Aquello fue suficiente; la criatura cayó, obligándome a gatear hacia atrás de un modo muy poco digno para apartarme, y se desplomó sobre el hielo, a mis pies. Unos finos copos de nieve se condensaron en el vapor y ascendieron, brillando como pequeñas galaxias a la luz de nuestros iluminadores.
—Ha sido increíble —dijo Grifen, que no sabía si seguir el protocolo o el impulso de darme unas palmaditas en la espalda. El murmullo de voces entre los soldados me hizo darme cuenta de que ella no era la única que había quedado impresionada. Sólo Logash estaba mirando a la criatura y no a mí, con una expresión confusa que casi resultaba cómica.
—Ahí tiene usted a su espécimen —le dije, devolviendo mi fiel espada sierra a su funda—. ¿Cree que podrá identificarlo?
—¡Es un ambull! —exclamó, negando con la cabeza, desconcertado—. Pero no puede ser. Provienen de Luther Macintyre IX…
—Jamás había oído hablar de él —afirmé—. Pero no sería la primera vez que una especie salta a otro planeta.
—Ésa no es la cuestión. Las colonias ambull ya son conocidas en docenas de mundos. —El joven tecnosacerdote parecía totalmente desconcertado—. Pero son criaturas del desierto, como el linaje original. Esta criatura no debería estar en un mundo helado.
—Quizá se ha perdido —sugirió uno de los soldados. Su comentario provocó risas burlonas entre sus compañeros. Yo no me uní a ellos. Algo iba tremendamente mal, eso era evidente, no necesitaba el cosquilleo en las manos para saberlo. Cuando miré a la criatura a la que había matado, me fijé en algo que no me cuadraba del todo.

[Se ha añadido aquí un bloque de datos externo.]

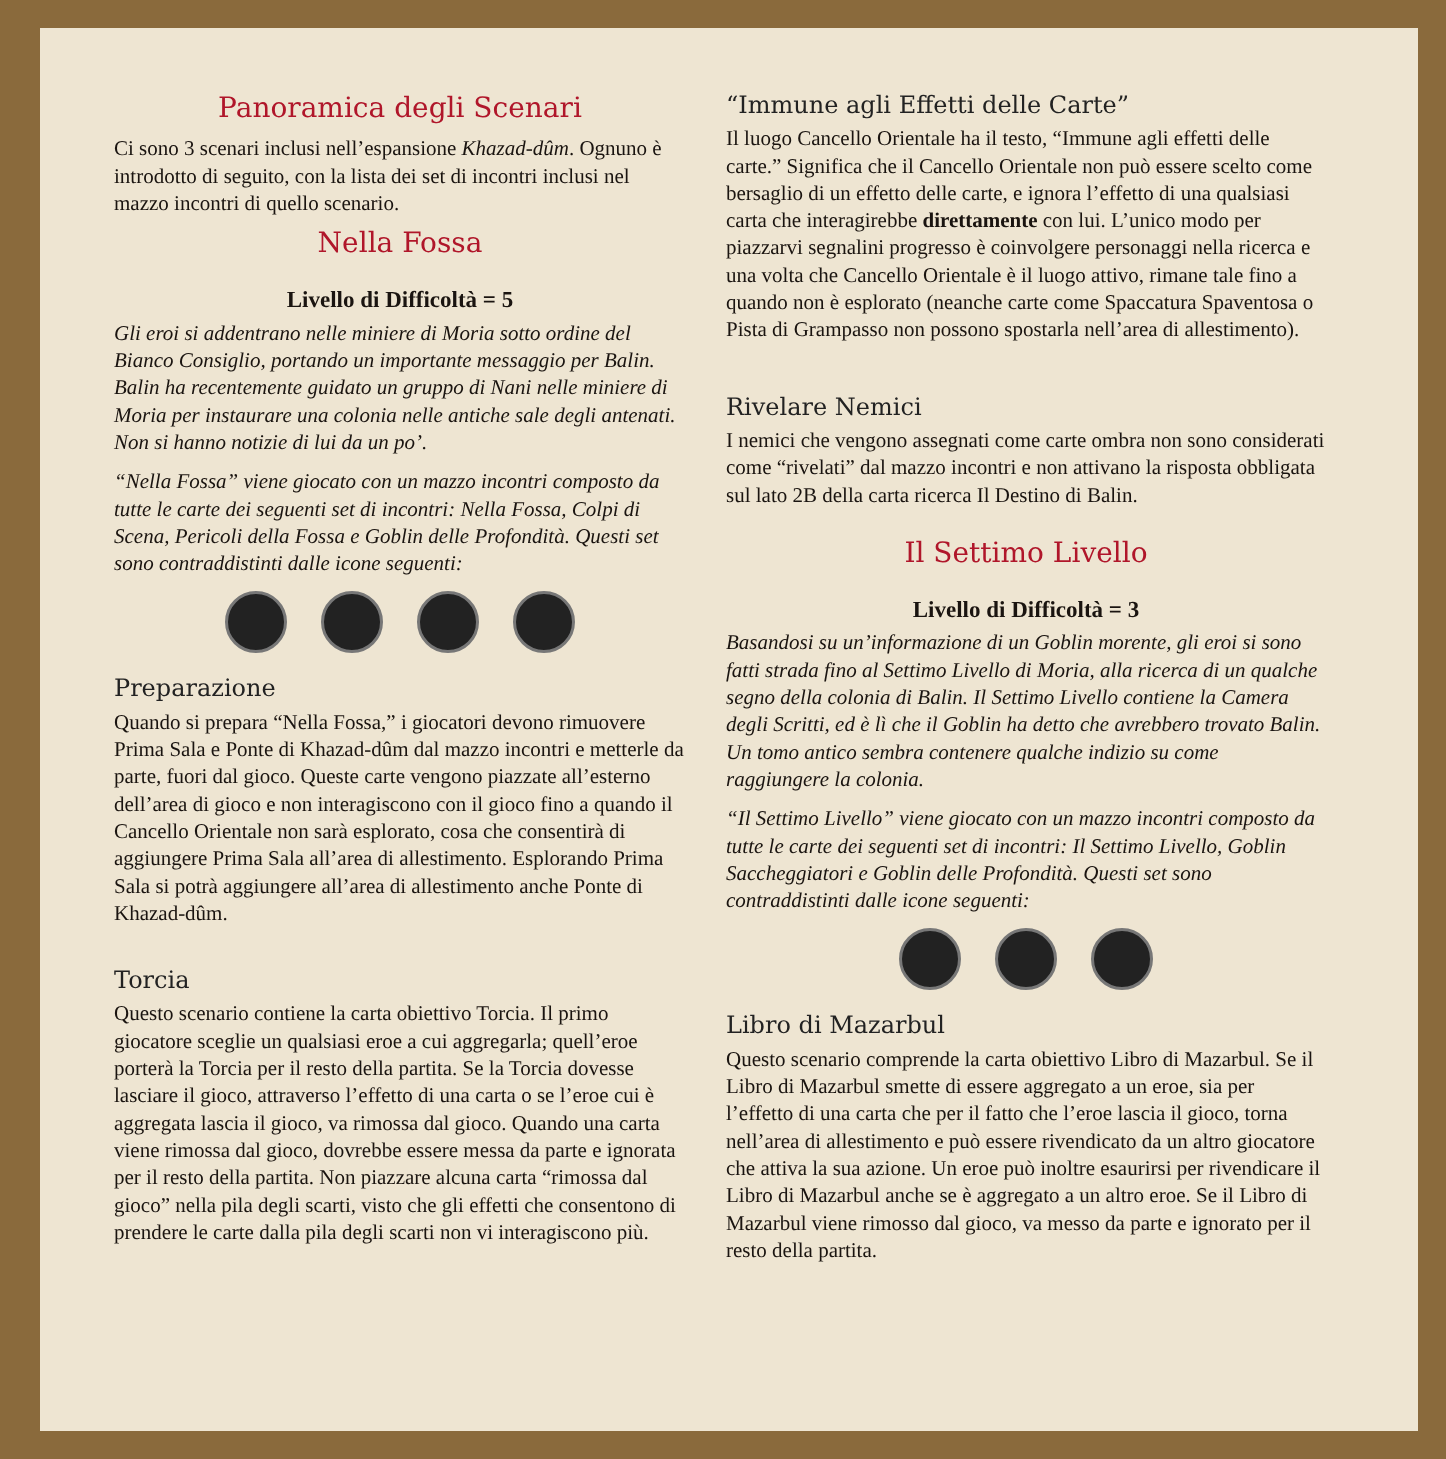Panoramica degli Scenari
Ci sono 3 scenari inclusi nell’espansione Khazad-dûm. Ognuno è introdotto di seguito, con la lista dei set di incontri inclusi nel mazzo incontri di quello scenario.
Nella Fossa
Livello di Difficoltà = 5
Gli eroi si addentrano nelle miniere di Moria sotto ordine del Bianco Consiglio, portando un importante messaggio per Balin. Balin ha recentemente guidato un gruppo di Nani nelle miniere di Moria per instaurare una colonia nelle antiche sale degli antenati. Non si hanno notizie di lui da un po’.
“Nella Fossa” viene giocato con un mazzo incontri composto da tutte le carte dei seguenti set di incontri: Nella Fossa, Colpi di Scena, Pericoli della Fossa e Goblin delle Profondità. Questi set sono contraddistinti dalle icone seguenti:
Preparazione
Quando si prepara “Nella Fossa,” i giocatori devono rimuovere Prima Sala e Ponte di Khazad-dûm dal mazzo incontri e metterle da parte, fuori dal gioco. Queste carte vengono piazzate all’esterno dell’area di gioco e non interagiscono con il gioco fino a quando il Cancello Orientale non sarà esplorato, cosa che consentirà di aggiungere Prima Sala all’area di allestimento. Esplorando Prima Sala si potrà aggiungere all’area di allestimento anche Ponte di Khazad-dûm.
Torcia
Questo scenario contiene la carta obiettivo Torcia. Il primo giocatore sceglie un qualsiasi eroe a cui aggregarla; quell’eroe porterà la Torcia per il resto della partita. Se la Torcia dovesse lasciare il gioco, attraverso l’effetto di una carta o se l’eroe cui è aggregata lascia il gioco, va rimossa dal gioco. Quando una carta viene rimossa dal gioco, dovrebbe essere messa da parte e ignorata per il resto della partita. Non piazzare alcuna carta “rimossa dal gioco” nella pila degli scarti, visto che gli effetti che consentono di prendere le carte dalla pila degli scarti non vi interagiscono più.
“Immune agli Effetti delle Carte”
Il luogo Cancello Orientale ha il testo, “Immune agli effetti delle carte.” Significa che il Cancello Orientale non può essere scelto come bersaglio di un effetto delle carte, e ignora l’effetto di una qualsiasi carta che interagirebbe direttamente con lui. L’unico modo per piazzarvi segnalini progresso è coinvolgere personaggi nella ricerca e una volta che Cancello Orientale è il luogo attivo, rimane tale fino a quando non è esplorato (neanche carte come Spaccatura Spaventosa o Pista di Grampasso non possono spostarla nell’area di allestimento).
Rivelare Nemici
I nemici che vengono assegnati come carte ombra non sono considerati come “rivelati” dal mazzo incontri e non attivano la risposta obbligata sul lato 2B della carta ricerca Il Destino di Balin.
Il Settimo Livello
Livello di Difficoltà = 3
Basandosi su un’informazione di un Goblin morente, gli eroi si sono fatti strada fino al Settimo Livello di Moria, alla ricerca di un qualche segno della colonia di Balin. Il Settimo Livello contiene la Camera degli Scritti, ed è lì che il Goblin ha detto che avrebbero trovato Balin. Un tomo antico sembra contenere qualche indizio su come raggiungere la colonia.
“Il Settimo Livello” viene giocato con un mazzo incontri composto da tutte le carte dei seguenti set di incontri: Il Settimo Livello, Goblin Saccheggiatori e Goblin delle Profondità. Questi set sono contraddistinti dalle icone seguenti:
Libro di Mazarbul
Questo scenario comprende la carta obiettivo Libro di Mazarbul. Se il Libro di Mazarbul smette di essere aggregato a un eroe, sia per l’effetto di una carta che per il fatto che l’eroe lascia il gioco, torna nell’area di allestimento e può essere rivendicato da un altro giocatore che attiva la sua azione. Un eroe può inoltre esaurirsi per rivendicare il Libro di Mazarbul anche se è aggregato a un altro eroe. Se il Libro di Mazarbul viene rimosso dal gioco, va messo da parte e ignorato per il resto della partita.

—¿Dónde están las heridas de la pistola láser? —preguntó Jurgen, trasladando mis pensamientos a palabras antes de que yo tuviera tiempo de hacerlo—. Estoy seguro de haber visto que lo alcanzaba la otra vez…
—No es el mismo —dije, mirando a Logash para que me lo confirmara—. Eso quiere decir que debe de haber otra cosa de éstas aquí abajo con nosotros.
—Seguramente más de una —confirmó ansiosamente—. Los ambulls suelen formar grupos sociales muy extensos.
La cosa iba mejorando, pensé amargamente. Si lo hubiera sabido… Lo peor estaba aún por llegar.